Soudain, je me rends compte que j'ai perdu de vue mon père – enfin le loup. Je me mets à courir dans la direction qu'il a prise. Mais je ne le vois pas. Instinctivement, je lève le museau en l'air. Et là, je sens une odeur. Une odeur qui déclenche quelque chose en moi, qui m'était alors totalement inconnu. Un instinct animal. Une odeur de sous-bois, d'herbes fraîchement foulées et de musc. Je me dirige vers cette odeur qui m'attire. Mes pas sont silencieux. Je progresse doucement. Tout à coup, je me fige. Un bruit régulier arrive à mes oreilles. Une sorte de boum boum. Comme si j'entendais mon cœur battre. Sauf que je sais que ce n'est pas le mien.

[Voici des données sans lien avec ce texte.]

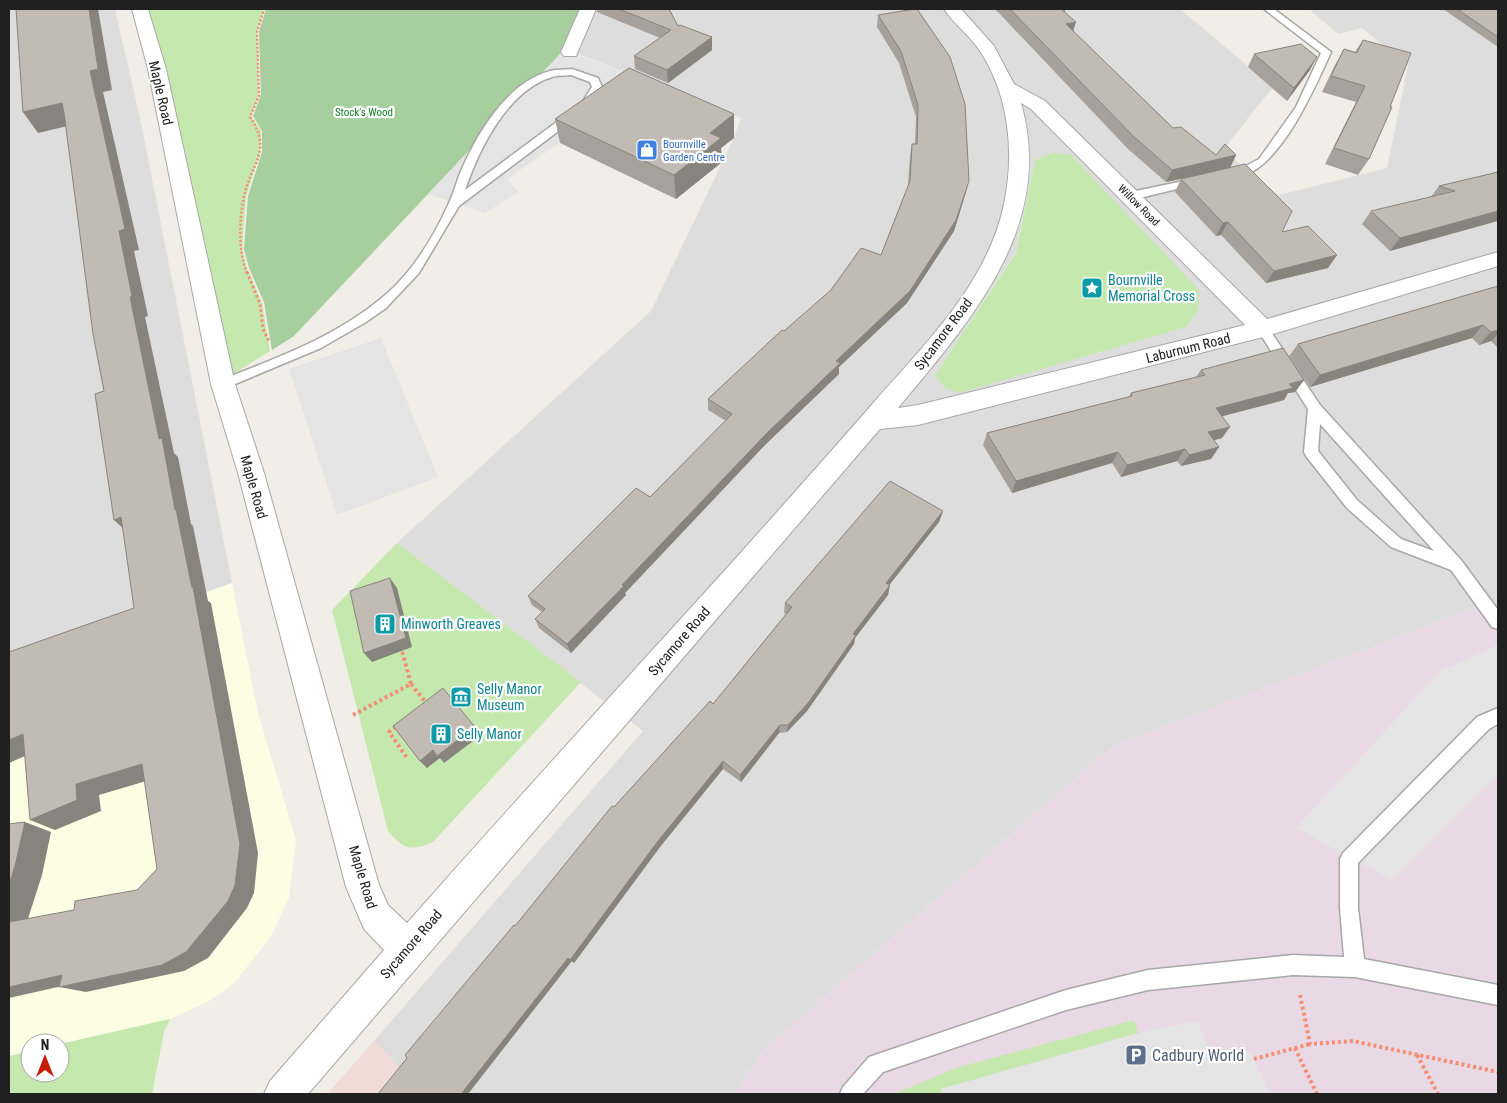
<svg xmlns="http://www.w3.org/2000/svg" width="1507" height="1103" font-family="'Roboto Condensed',sans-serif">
<rect width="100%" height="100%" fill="#f0eee7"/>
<g fill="#dedddd" fill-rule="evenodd">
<path d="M9,9h106l26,114 91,460 -223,80z"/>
<path d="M590,9h590l93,78 -50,63 56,45 108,-27 21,-102 -46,-38 -24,6 -29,-25h189v590l-385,147 -349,304 -29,44h-311l-50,-53 269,-310 -246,-188 254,-232 83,-173 7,-20 -168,-66zM1035,160l151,167 -251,48 81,-123z"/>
</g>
<path fill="#f0dbd7" d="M374,1041l50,53h-97z"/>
<path fill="#e9d9e4" d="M1498,599v495h-763l29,-44 349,-304z"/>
<path fill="#fbfee2" d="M232,583l26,130 38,127 -7,58 -19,40 -35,44 -24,18 -41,19 -110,25 -30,-1v8l-21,5v-393z"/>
<g fill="#c5e8af">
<path d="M149,9h116l-8,23 2,64 -8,20 10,15 -1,21 -14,45 -4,53 5,18 15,35 8,48 -46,29 -66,-313z"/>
<path d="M1053,153l18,2 128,135 -1,21 -12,16 -227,66 -15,-6 -9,-12 81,-122 19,-93z"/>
<path d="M397,543l184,139 -148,160c-23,10 -29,7 -45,-11l-56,-221z"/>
<path d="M170,1019l-6,13 -12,62h-143v-38l21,-5v22h30v-29z"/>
<path d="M1134,1020l4,13 -197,56 2,5h-49l62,-26z"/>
</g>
<path fill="#a7ce9d" d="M266,9h315l-17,41 -270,286 -22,14 -8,-48 -15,-34 -5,-19 4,-53 14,-44v-21l-9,-15 8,-21 -2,-63z"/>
<g fill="#e4e4e4">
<path d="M570,52l89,34 -46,20 -106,73 11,13 -33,21 -57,-19 133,-141z"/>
<path d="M381,338l57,139 -101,38 -48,-146z"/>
<path d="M1498,645v130l-106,105 -96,-52 144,-157z"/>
<path d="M1197,1021l17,39 36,-9 20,43h-327l-2,-5 197,-56z"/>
</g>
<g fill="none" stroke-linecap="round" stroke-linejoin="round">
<g stroke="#a7a7a7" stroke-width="3">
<g id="service">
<path d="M1264,9h10l57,43c-15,33 -58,136 -105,124v-4l18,-5 15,-8 37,-52 25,-54z"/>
<path d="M572,69l26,9 4,9 -3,8 -10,13 -130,98 -40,67 -33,35 -20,14 -45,26 -93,39h-10l-2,-3 2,-3c62,-24 128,-48 176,-94 23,-23 41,-53 54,-82 5,-10 8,-21 12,-32 17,-39 46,-90 90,-102 7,-2 15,-1 22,-2zM571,75l19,7 2,5 -11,17 -116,86c14,-41 42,-99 87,-113 6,-2 13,-1 19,-2z"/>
<path d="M1198,178l6,3 -2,2 -71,17 -6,-4 6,-4z"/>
<path d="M1263,324l4,2 53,79 141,155 37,50v19l-6,-2 -41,-57 -60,-23 -44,-39 -41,-52 -2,-4 4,-43 -51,-80zM1320,424l114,127 -33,-12 -44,-39 -39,-49z"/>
<path d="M1498,708v16l-9,5 -131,134v45l6,51 134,26v20l-143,-28 -62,-2 -145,15 -82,20 -183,62 -20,22h-23l3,-7 26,-30 197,-67 82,-20 145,-15 51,2 -4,-49v-49l3,-6 134,-136z"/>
</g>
</g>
<g stroke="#a7a7a7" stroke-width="2">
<g id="minor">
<path d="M132,9h16l18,60 69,315 29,89 115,412 9,20 19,18c109,-123 219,-244 330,-366 46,-52 93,-104 138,-156 51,-58 113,-119 129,-197 11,-52 5,-111 -26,-156 -10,-14 -25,-25 -34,-39h17l33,37 20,38 31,17 222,218 231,-67v14l-235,71 -345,88 -38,4 -572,665h-44l6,-13 114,-131 -20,-21 -18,-42 -108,-414 -27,-89 -63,-315zM1021,103l10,6 214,216 -327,80 -20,3c73,-88 158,-182 123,-305z"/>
<path d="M580,9h16l-20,47h-12l-3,-4z"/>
</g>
</g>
<path stroke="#f58e73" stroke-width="2.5" stroke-dasharray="2 2" stroke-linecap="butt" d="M247,273c-9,-23 -8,-52 -3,-76 7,-34 29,-46 6,-80l9,-21 -2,-64 7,-23"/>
<path stroke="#f58e73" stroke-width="3" stroke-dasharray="2.5 2.5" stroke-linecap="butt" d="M247,272l13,32 3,25 6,12"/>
<g stroke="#f58e73" stroke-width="4" stroke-dasharray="3 3" stroke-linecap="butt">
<path d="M411,684l17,21"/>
<path d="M353,715l58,-31 -9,-33"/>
<path d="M396,727l-7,5 18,26"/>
<path d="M1300,995l10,49 43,-3 145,31"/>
<path d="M1295,1048l22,46"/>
<path d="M1417,1055l21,39"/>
<path d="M1254,1059l56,-15"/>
</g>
<use href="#service" fill="#fff" fill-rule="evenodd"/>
<use href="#minor" fill="#fff" fill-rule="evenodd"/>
</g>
<g fill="#a6a19a">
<path d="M597,9h72l9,17 34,11v13l-44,33 -33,-14 -1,-13 26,-18 -63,-26z"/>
<path d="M915,9l51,183 -12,39 -47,72 -68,64v7l-74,71 -140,148 1,2 -55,58 -32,-25 -4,-9 7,-7 -10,-7 -4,-9 122,-99 76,-76 -18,-11v-11l76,-68 97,-76 27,-70 2,-29 2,-12h3l1,-27 -17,-54 -22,-36 1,-12z"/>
<path d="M995,9h71l-1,3 8,19 100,97 43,27h20l-6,13 52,64 55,23 -9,13 -62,15 -45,-48 -5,1 -41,-44 6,-13 -15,3 -38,-33z"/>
<path d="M1443,9h55v38z"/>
<path d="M1363,40l6,119 -11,16 -33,-11 31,-62 -34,-10 13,-27 9,-16 11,3z"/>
<path d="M1254,54l56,16 -23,31 -39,-34z"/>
<path d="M734,114v24l-13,10 1,14 -46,37 -116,-56 -5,-24z"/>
<path d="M1498,172l-108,79 -28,-27 9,-13 60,-14 8,-11z"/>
<path d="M1498,286v62l-7,-7 -12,4 -7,-7 -162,49 -21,-31 9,-12z"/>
<path d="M1201,370l103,10 -9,12 -7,1 -4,7 -62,16v22l-8,2 5,7 -8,12 -30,7 -4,-5 -56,16 -9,-14 -100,30 -29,-48 4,-12 142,-36 2,-4 65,-16z"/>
<path d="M943,511l-4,11 -50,63 -1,10 -33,43 -1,6 -47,67 -20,21 -8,1 -38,49 -18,-13 -63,78 -86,116 -59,-37 99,-119 99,-103 73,-90 -2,-1 1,-10z"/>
</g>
<g fill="#87837d">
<path d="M89,9h9l14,81 -9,2 36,158 -5,1 14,65 -3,1 29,136 4,4 13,67 2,2 15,75 3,2 47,250 -4,40 -7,15 -39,50 -24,13 -98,21 -27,-5 103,-22 30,-377 -33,-149 -29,-142 -11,-66 -29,-160z"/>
<path d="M1076,22l-4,13 -6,-11z"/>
<path d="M712,37v13l-44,33 -1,-13z"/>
<path d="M1317,57l-7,13 -23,31 7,-13z"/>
<path d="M62,103l14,21 -38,9 -15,-21z"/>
<path d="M734,114v24l-13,10 1,14 -46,37 -2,-24 36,-42z"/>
<path d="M1236,155l-6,13 -64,14 6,-12z"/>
<path d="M969,181l-3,11 -12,39 -47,72 -68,64v7l-74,71 -140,148 1,2 -55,58 -4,-9 55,-59 214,-224z"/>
<path d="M1498,211v10l-108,30 10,-13z"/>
<path d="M1228,222l-7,13 -5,1 7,-13z"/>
<path d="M1337,255l-9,13 -62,15 8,-12z"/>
<path d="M1483,325l-11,13 -162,49 10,-12z"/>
<path d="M1498,330v4l-7,7 -12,4 12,-13z"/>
<path d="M1304,380l-9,12 -7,1 -4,7 -76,20 8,-12z"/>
<path d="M1230,427l-8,11 -21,6 7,-12z"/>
<path d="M1219,447l-8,12 -30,7 8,-11z"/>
<path d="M1185,449l-8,12 -56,16 6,-12z"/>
<path d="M1118,452l-6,11 -100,30 4,-12z"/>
<path d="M943,511l-4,11 -56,71 3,-10z"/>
<path d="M121,517l12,20 -19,-17z"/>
<path d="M390,578l7,10 15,59 -40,15 -8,-9z"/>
<path d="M890,585l-2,10 -33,43 -1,6 -47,67 -20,21 1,-7 65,-91z"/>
<path d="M780,725l-1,8 -38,49 -1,-7z"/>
<path d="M475,727l6,8 -37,28 -4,-5 -13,10 -7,-7 13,-11z"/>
<path d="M23,734l25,12 -39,17v-23z"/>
<path d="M723,761v8l-63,78 -86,116 -2,-2 -104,133h-7l197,-253z"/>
<path d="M142,764l21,12 -64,19 2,16 -46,19 -25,-10 46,-36z"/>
<path d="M25,822l26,10 -9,43 -18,56 -15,-4v-42z"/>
<path d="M62,975l27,5 -80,18v-11z"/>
</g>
<g fill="#c1bbb3" stroke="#87837d">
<path d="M16,9h73l9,60 -8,2 35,158 -6,2 13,65 -2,1 29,142 3,-1 13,72 1,-1 16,79 1,-1 47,257 -5,41 -7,16 -42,51 -24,13 -103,22 3,-12 -53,12v-65l65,-12 1,-9 62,-11 20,-21 -15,-105 -66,20 1,16 -47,20 -7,-86 -14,6v-88l125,-44 -13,-91 -7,3 -19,-126 9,-3 -11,-57 -29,-221 -2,-10 -39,9z"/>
<path d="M619,9h50l9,17 2,-1 32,12 -45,33 -33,-14 37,-26z"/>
<path d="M915,9h2l33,48 15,47 4,77 -13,39 -46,71 -74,70 4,2 -74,71 -144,151 2,1 -57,58 -32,-25 10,-10 -17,-13 108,-108 14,9 82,-83 -24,-15 74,-69 2,1 47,-41 30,-42 20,7 29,-74 2,-37h5l1,-39 -17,-54 -23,-36z"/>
<path d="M1010,9h51l15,13 -10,2 107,104 8,-1 35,28 9,-11 11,11 -64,15 -39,-34z"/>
<path d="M1457,9h41v28z"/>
<path d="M1363,40l48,13 -21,54h2l-23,52 -35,-11 31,-62 -34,-10 13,-27 13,4z"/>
<path d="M1301,44l16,13 -23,31 -40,-34z"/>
<path d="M629,68l105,46 -24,19 11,5 -47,37 -119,-56z"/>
<path d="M1245,164l47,47 -10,21 26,-6 29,29 -63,16 -46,-49 -5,1 -42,-44z"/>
<path d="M1498,172v39l-98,27 -29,-27 84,-20 -16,-5z"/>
<path d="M1498,286v44l-7,2 -8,-7 -163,50 -22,-31z"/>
<path d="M1283,348l21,32 -15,4 4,4 -77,20 14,19 -22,5 11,15 -30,8 -4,-6 -58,16 -9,-13 -102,29 -29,-48 145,-37 -1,-3 74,-18 -4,-5z"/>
<path d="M890,481l53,30 -57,72 4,2 -37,49 3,1 -48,68 -20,22h-8l-40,50 -17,-14 -65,80 -88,119 -2,-2 -107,136h-83l29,-36 -2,-3 109,-130 1,1 97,-120 2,1 96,-106 3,3 79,-97 -7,-4z"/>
<path d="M390,578l16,60 -42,15 -14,-62z"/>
<path d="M443,688l32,39 -38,29 -4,-6 -13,11 -27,-35z"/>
<path d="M25,822l-10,44 -6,19v-61z"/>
</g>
<defs>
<g id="shop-square" transform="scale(1.125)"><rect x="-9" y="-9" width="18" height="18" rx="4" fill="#3f7fe0" stroke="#fff"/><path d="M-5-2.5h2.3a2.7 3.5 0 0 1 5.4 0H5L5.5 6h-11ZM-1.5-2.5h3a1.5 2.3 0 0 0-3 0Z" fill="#fff"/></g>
<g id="sight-square" transform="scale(1.125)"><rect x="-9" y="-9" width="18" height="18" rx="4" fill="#0f9aa8" stroke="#fff"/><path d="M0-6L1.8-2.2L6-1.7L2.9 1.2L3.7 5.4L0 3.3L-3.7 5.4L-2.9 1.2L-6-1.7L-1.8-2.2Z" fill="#fff"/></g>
<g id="building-square" transform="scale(1.125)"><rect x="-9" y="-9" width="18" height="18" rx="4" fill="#0f9aa8" stroke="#fff"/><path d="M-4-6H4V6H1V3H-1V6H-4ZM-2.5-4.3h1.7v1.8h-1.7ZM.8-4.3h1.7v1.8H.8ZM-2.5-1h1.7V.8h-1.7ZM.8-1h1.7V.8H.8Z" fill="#fff"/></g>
<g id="museum-square" transform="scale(1.125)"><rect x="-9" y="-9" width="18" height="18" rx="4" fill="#0f9aa8" stroke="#fff"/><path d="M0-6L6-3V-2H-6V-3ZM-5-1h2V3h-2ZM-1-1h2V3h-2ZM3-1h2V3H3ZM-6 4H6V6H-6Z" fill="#fff"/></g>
<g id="parking-square" transform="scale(1.125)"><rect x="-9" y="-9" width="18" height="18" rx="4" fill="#5c6f8a" stroke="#fff"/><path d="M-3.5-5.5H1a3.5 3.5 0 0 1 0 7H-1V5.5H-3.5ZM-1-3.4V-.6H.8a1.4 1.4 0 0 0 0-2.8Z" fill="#fff"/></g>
</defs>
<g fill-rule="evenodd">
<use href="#shop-square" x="647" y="150"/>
<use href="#sight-square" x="1092" y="288"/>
<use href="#building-square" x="385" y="624"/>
<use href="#museum-square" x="461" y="697"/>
<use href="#building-square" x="441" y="734"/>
<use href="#parking-square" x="1136" y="1055"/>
</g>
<g text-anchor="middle" stroke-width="4.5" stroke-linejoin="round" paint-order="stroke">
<g font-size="11" fill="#107c24" stroke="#fff">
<text x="364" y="116">Stock's Wood</text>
</g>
<g font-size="11" fill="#366cbe" stroke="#fff" text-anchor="start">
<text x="663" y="148">Bournville<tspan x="663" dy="13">Garden Centre</tspan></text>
</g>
<g font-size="11" fill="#202020" stroke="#fff">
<text transform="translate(1139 205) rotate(45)" y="4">Willow Road</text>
</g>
<g font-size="14" fill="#202020" stroke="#fff">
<text transform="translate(161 93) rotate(77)" y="5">Maple Road</text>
<text transform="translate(943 334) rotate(-53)" y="5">Sycamore Road</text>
<text transform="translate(1188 348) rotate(-14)" y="5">Laburnum Road</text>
<text transform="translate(254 487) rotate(74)" y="5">Maple Road</text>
<text transform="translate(679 641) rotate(-49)" y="5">Sycamore Road</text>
<text transform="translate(363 877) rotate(73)" y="5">Maple Road</text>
<text transform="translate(411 944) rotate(-49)" y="5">Sycamore Road</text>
</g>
<g font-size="14" fill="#0d838f" stroke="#fff" text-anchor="start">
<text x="1108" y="285">Bournville<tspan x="1108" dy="16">Memorial Cross</tspan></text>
<text x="401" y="629">Minworth Greaves</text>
<text x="477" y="694">Selly Manor<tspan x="477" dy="16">Museum</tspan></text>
<text x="457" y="739">Selly Manor</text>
</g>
<g font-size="16" fill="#4e5e75" stroke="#fff" text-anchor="start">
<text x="1152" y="1061">Cadbury World</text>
</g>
</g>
<rect width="1507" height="1103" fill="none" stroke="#202020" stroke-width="20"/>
<g transform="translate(45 1058)"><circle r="24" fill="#ffffff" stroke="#a6a6a6"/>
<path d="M0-4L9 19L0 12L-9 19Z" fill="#c81b08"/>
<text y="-8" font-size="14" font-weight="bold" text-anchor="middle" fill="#202020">N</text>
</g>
</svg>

Je tourne la tête dans la direction du bruit. Là, quelque chose bouge. A plusieurs mètres. Je me concentre. Oui, le bruit et l'odeur proviennent bien de cette chose qui a remué. Ma vue devient alors de plus en plus nette. Maintenant, je distingue ce qu'il y a dans les bois. Lapins, renards, souris, je distingue tout aussi clairement que s'il faisait jour. C'est carrément flippant. Un autre mouvement. C'est une biche. Une magnifique biche. Elle grignote de jeunes pousses. Ma bouche commence à saliver à force de la regarder. J'ai envie de lui sauter dessus, de l'attraper à la gorge et de la déchiqueter, la mettre en pièces.
- Calme-toi. Il faut savoir choisir le bon moment pour passer à l'attaque.
Je tourne la tête. Il est là, à mes côtés. Sa fourrure noire brille dans la nuit. Si j'étais dans un état normal, j'aurais trouvé cette conversation flippante, mais bizarrement, elle me parait tout à fait à propos.
- Observe-la. Attends qu'elle ne soit plus sur le qui-vive.
Je me retourne vers la biche. Je la vois regarder dans notre direction. Elle a dû sentir quelque chose. Je ne bouge plus, tapie dans le sous-bois. Elle se remet alors à grignoter les bourgeons. Mon père se met à avancer. Je l'imite. Je ne contrôle plus vraiment ce que je fais. L'instinct a pris le dessus. Il faut que je le fasse. J'en ai besoin. Lentement, sans faire de bruit, sans lâcher la biche des yeux, je me rapproche. Plus que dix mètres, cinq mètres, deux.
- Maintenant, me crie la voix dans ma tête.
Je bondis alors sur elle. Mes griffes s'abattent sur son beau pelage tacheté et le lacèrent. Mes crocs se plantent dans son tendre cou et je sens ses os se briser dans ma bouche. Et le sang se met à couler, par flots. Il déborde de ma bouche, coule sur ma poitrine, inonde le sol. Ce n'est pas un rêve. Cette sensation ne peut être que réelle, tellement elle est intense. Je suis devenue un loup, une bête sanguinaire. Mais là, tout de suite, je m'en fiche royalement. Je continue à serrer la gorge du pauvre animal, encore, plus fort.
La biche se débat, mais elle est déjà perdue. Ce sentiment est jouissif. Je sens que mon taux d'endorphines monte en flèche. Je prends une grande inspiration pour emplir mes poumons et mon âme de cette sensation. Jamais je n'aurais cru que tuer puisse être un plaisir aussi fort. C'est au-delà de tout ce que j'ai connu jusque-là. Le bonheur à l'état brut, une satisfaction incommensurable.